The event, under the theme; “Beauty with Zero discrimination,” saw Esther Kabasambo from Kasese and Micheal Ssenyonga also from Kasese, crowned MissY+ and Mr. Y+ beauty pageant,
To be truthful, "Y+ Beauty Pageant" grand finale last Friday was the greatest event to have happened in the circles of young people living with HIV/AIDS, and also in Kampala. It was a lovely evening of glitz and fascination, but it was amazing how awareness and self-consciousness stood out.
You could see the strength and charisma in the fashion, dance and celebration as eighteen HIV positive finalists from auditions held from different regions countrywide, mainly students, gyrated their way down the catwalks at Sheraton hotel to elect the national queen and king (2019/20).
The event, under the theme; "Beauty with Zero discrimination," saw Esther Kabasambo from Kasese and Micheal Ssenyonga also from Kasese, crowned MissY+ and Mr. Y+ beauty pageant, thus becoming the national ambassadors to lead the fight against stigma and discrimination in their communities, workplace, schools, and global platforms.
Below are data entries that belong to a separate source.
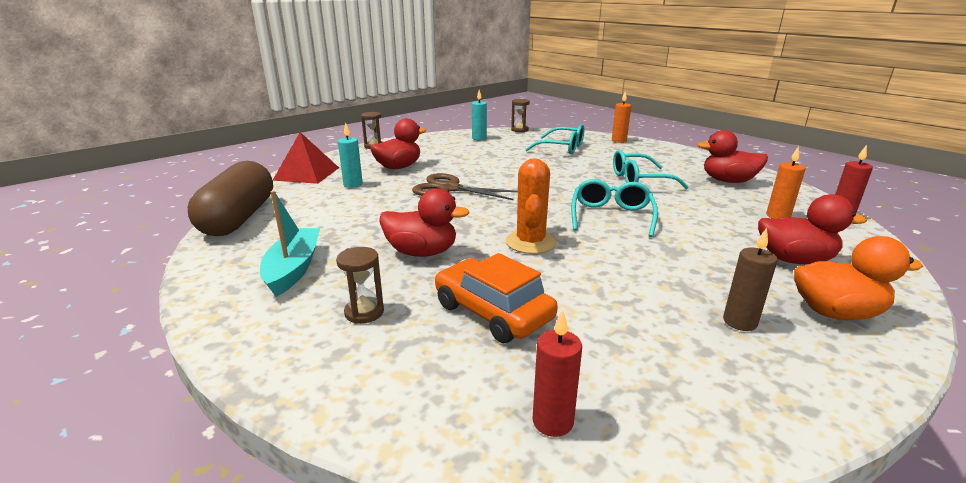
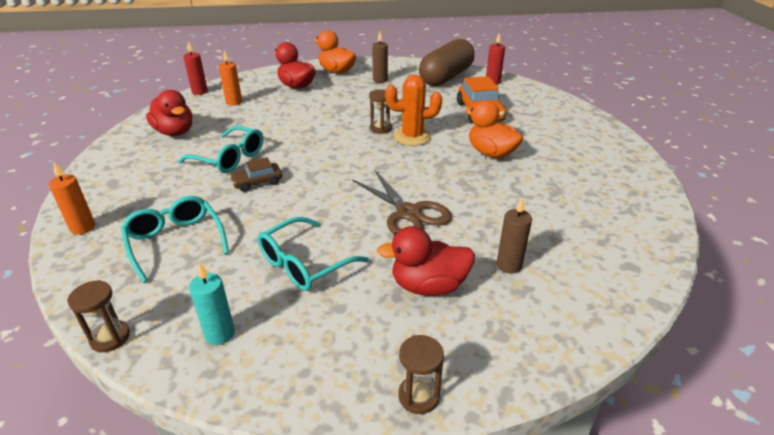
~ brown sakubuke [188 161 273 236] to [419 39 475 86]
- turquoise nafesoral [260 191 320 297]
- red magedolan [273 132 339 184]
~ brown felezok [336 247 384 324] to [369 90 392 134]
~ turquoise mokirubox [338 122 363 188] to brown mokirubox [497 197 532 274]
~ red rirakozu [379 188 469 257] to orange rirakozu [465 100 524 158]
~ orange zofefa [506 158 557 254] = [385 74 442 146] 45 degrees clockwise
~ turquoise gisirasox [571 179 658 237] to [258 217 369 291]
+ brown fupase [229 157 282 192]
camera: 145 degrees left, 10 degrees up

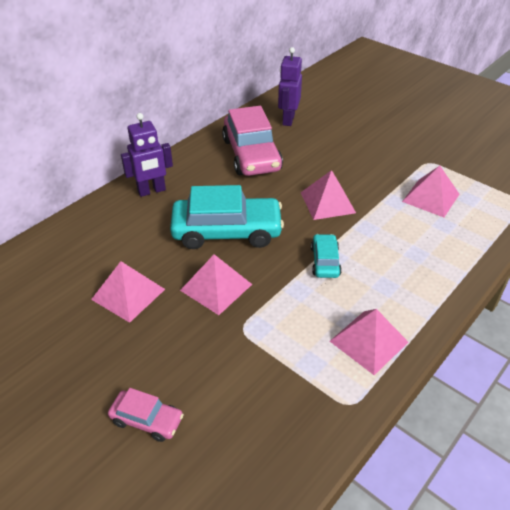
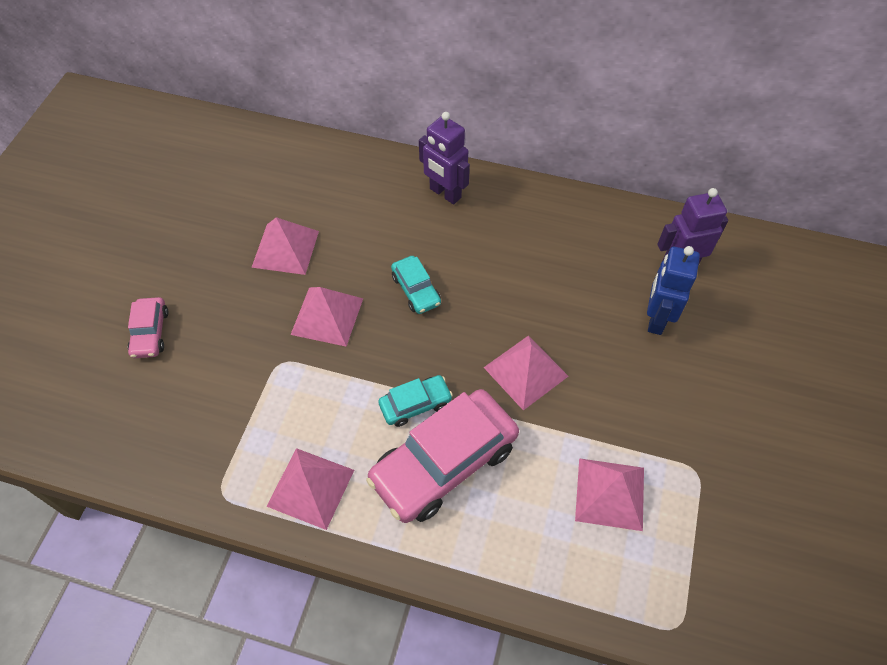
~ turquoise fupase [170 185 284 249] = [391 256 441 314] x0.49
~ pink fupase [222 106 283 176] to [366 389 519 523]
+ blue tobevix [647 246 700 335]
camera: 65 degrees right, 15 degrees up

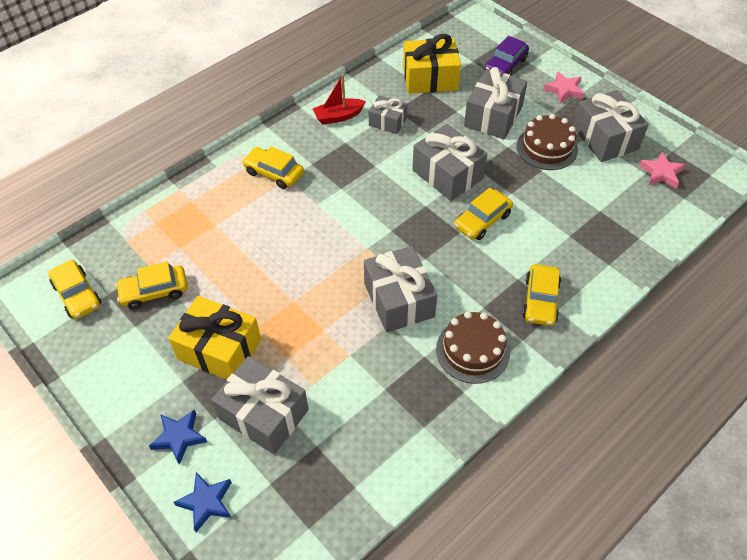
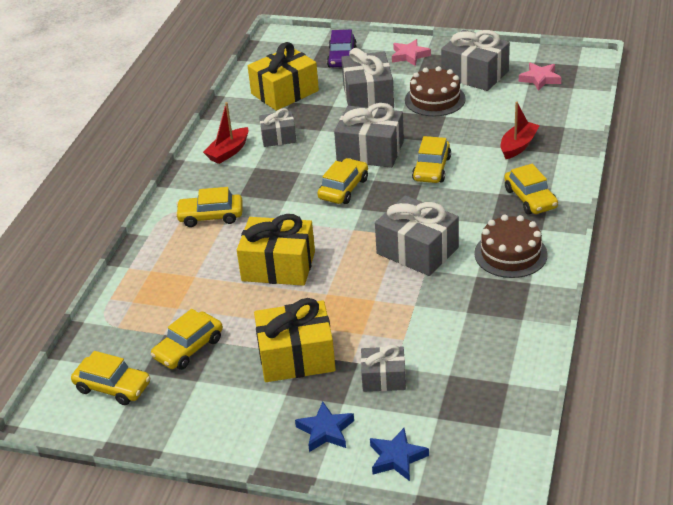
~ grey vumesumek [212 356 309 454] = [361 345 406 392] x0.59
+ yellow vumesumek [237 214 315 286]
+ yellow fupase [317 158 368 204]
+ red nafesoral [501 102 540 159]
camera: 30 degrees left, 15 degrees down

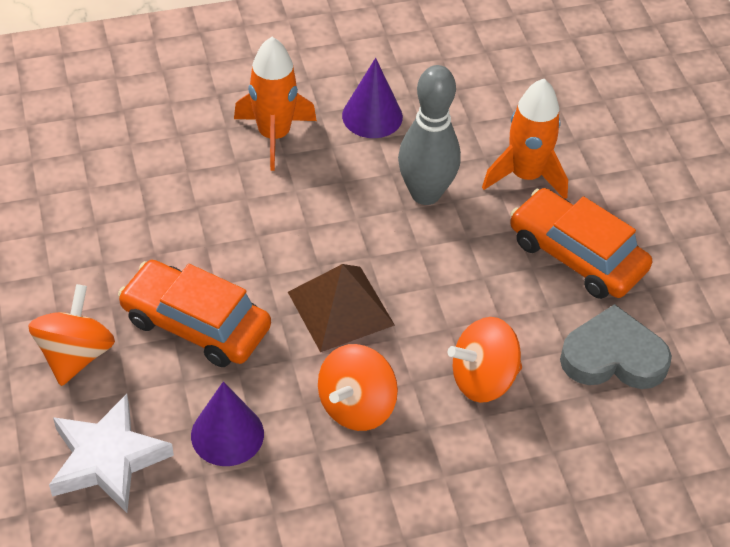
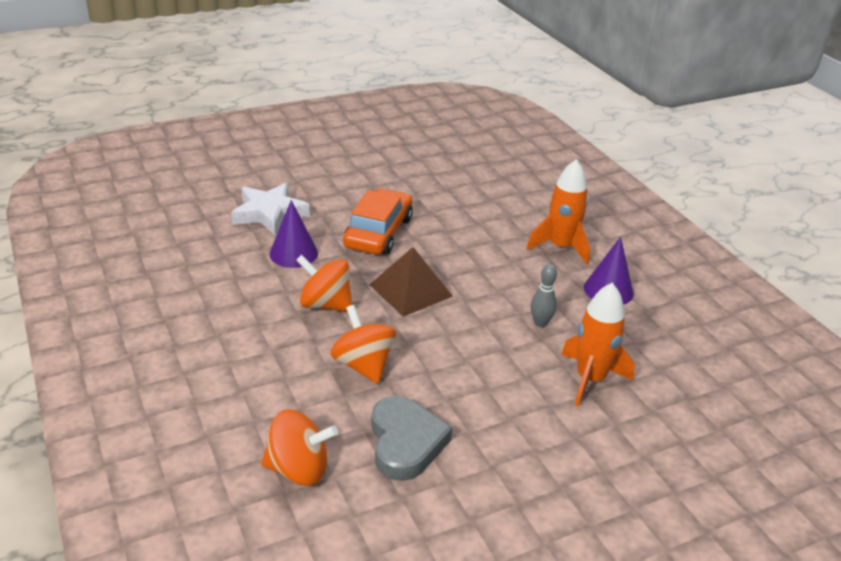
~ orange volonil [28 284 115 386] to [261 409 338 486]
~ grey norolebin [398 65 461 205] = [531 264 557 327] x0.51
- orange fupase [510 188 652 299]
camera: 80 degrees right, 15 degrees down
Nineteen-year- old Ssenyonga has just completed form six, waiting to join university while Kabasamba, 21, is a second-year student at Makerere University pursuing a Bachelor of Commerce (BCom).
Chief Guest, Dr. Maxime Houinato, UN Woman Country Representative, hailed the winners, saying they could not have had better choices than Ssenyonga and Kabasamba. "They exhibit exceptional brains, confidence, eloquence and knowledge and information on HIV and AIDS issues affecting young people. Indeed, they can drive the theme of "zero stigma," she said.
She also acknowledged the support that different Development partners have continued to commit and fulfill towards eliminating HIV&AIDS in Uganda, adding that Uganda is a model country in the fight against the pandemic.
Kabasamba expressed her happiness for a platform that she said was going to take her to greater heights, to enable her to touch so many peer's lives at the university and also deep down in villages of Kasese where she hails from.
"As the national Miss Y+, I am going to work closely with the Uganda Network of Young People Living with HIV/AIDS (UNYPA), to ensure that I reach the young people who are not yet on board, those living in denial and those who are not adhering to their medication," she said.
Ssenyonga who gets his medication from Kirembe Mines said she didn't expect to win because of fear. Before he left Kasese for Kampala for the contest he was told that there was no way he was going to outmatch contestants from the central region, who are formidable.
"My colleagues instilled a lot of fear in me. When the judge called my name, i thought she had made a mistake. I thought I had not heard properly when my name was pronounced as an overall male winner," he said.
Ssenyonga was born with the virus, and he was inspired to take part in the contest after being a victim of stigma, and living a solitary miserable life after the death of his father. He was forced to go to the streets.
He was later picked from the streets by his grandpa, Asiimwe, who helped him out and took him back to school. Now that he is an ambassador, he is going to spread the gospel of de- stigmatization to his peers, especially the adolescent and those living with HIV, to encourage them to take their drugs, and encourage those who are positive to remain so.
This was the 6th Edition of the Y+ pageant, courtesy of Uganda Network of Young People Living with HIV&AIDS (UNYPA) in conjunction with UN Women, UNAIDS, Spotlight Initiative, Frontline AIDS, AidsFond International, Local and Global partners, among others.
Nicholas Nuwagaba, the executive director, UNYPA, said it was not a celebration of HIV, but a way to kick out self and external stigma among young people who are infected with the HIV virus, to encourage them to live positively.
Niwagaba said young people continuously face frustrations that come from stigma and discrimination from families, schools and the general public, which in the long run affects their uptake of HIV services from health centers and adherence.
"They then become fearful to disclose their status. UNYPA, therefore, uses the Y+ Beauty Pageant as a tool to uplift the plight of young people living with HIV, re-echo their voices and work together with partners to build a strong, energetic, creative, and productive generation," he said.
Speaking on behalf of the government, the Director-General of Uganda AIDS Commission Dr. Nelson Musoba attributed the encouraging drop in the HIV prevalence rate to initiatives like the Y+ pageant.
"Currently the HIV prevalence rate in Uganda is at 5.7% from 6.3%. It is a big improvement because more initiatives like this have made people know the need to test, protect themselves and to take up treatment if possible," he said.